What’s more, the fashion industry is responsible for 10% of humanity’s carbon emission, other than being accountable for excessive usage of water too. Although there would be a lot more to say adding up to the many other negative outcomes fast fashion is to plead guilty for, let’s get straight to the point: why are we starting to worry only now when all these problems have always existed? Or, at least, they’ve been there for some time now.
Well, the answer probably lies in the fact that this period of the global pandemic has given everyone enough spare time to think about how our bad actions are affecting the world we live in and the possible consequences which could result from the long term if we can’t find a way to contrast them.
Thus, we could state that the pandemic has at least succeeded in raising global awareness about such environmental issues. It has put stress on the importance of recycling rather than wasting, for example. Here’s why the fashion industry might have begun tackling topics such as those concerning sustainability and ethics only now: by showing that they actually do care about the Earth, some brands are attempting new innovative techniques which take advantage of safer materials that are just as good as those deriving from plastic, adopting more ethical ways to get their final products done.
By doing so, they trigger their customers’ curiosity, who feel also more encouraged to buy clothes which do not cause the Earth any harm, as the “lockdown” had also turned off people’s desire to buy new clothes which couldn’t even be tried on.
Homi fashion and jewels show support for green companies and ethical fashion
The entire Homi Fashion & Jewels exhibition revolves mainly around the concept of ‘sustainability’ which is a topic that, as already stated, has been catching on and it’s still on the rise. Attention to the planet and sustainability have, therefore, become the driving forces behind this extremely important event dedicated to the world of jewelry and fashion, taking place in Milan.

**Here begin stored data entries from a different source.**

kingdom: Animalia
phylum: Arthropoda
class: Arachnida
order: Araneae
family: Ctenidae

This festival has decided to give space and visibility to ‘green’ brands, even if they are not very well-known. However, the innovation can be found on the online platform of the event, which decided to reserve a special area that can be explored, through the use of hashtags, in order to find out more about brands who show support towards the environment.
On the HOMI F&G site, you will find a menu with the dominating hashtag #befashionandjewels. From there, thanks to the hashtags #besustainable and #begreen, you will be able to find out about the products and the stories of the business operators who chose to adopt more ethical and sustainable production styles.

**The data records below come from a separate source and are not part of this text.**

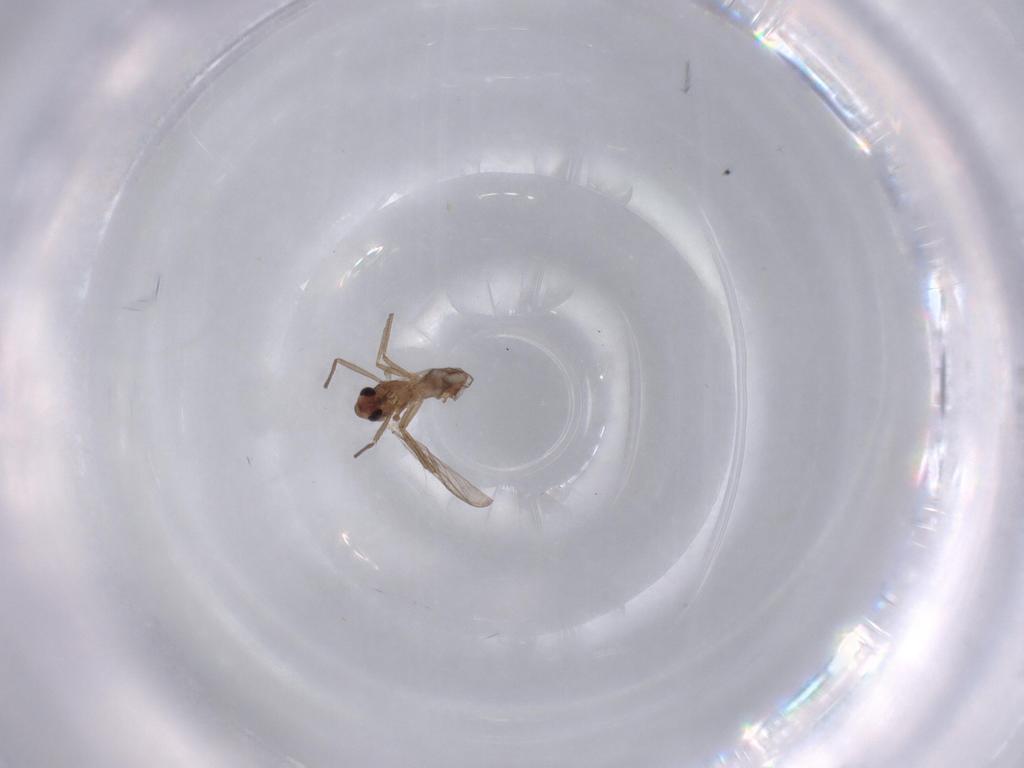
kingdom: Animalia
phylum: Arthropoda
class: Insecta
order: Diptera
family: Chironomidae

Once scrolling through the website, you can discover a huge range of different projects designed by green companies. Some of them focus on recycling, other projects focus on the use of natural fibers to employ in their creations. Brands such as ‘Fusioni’ (which produces eco-friendly textiles from soybeans and bamboo) or ‘Chi semina raccoglie’ and ‘Pasly Art Design’ (which use dried fruit, seeds, and berries to craft original pieces of jewelry) are just a few examples.
What are we waiting for, then? Let’s all embrace the concept of sustainability once and for all, in order to get closer to a reality in which the words ‘waste’ and ‘pollution’ are bound to become nothing more than fading memories in a world that is loved and respected by everyone, as it should be.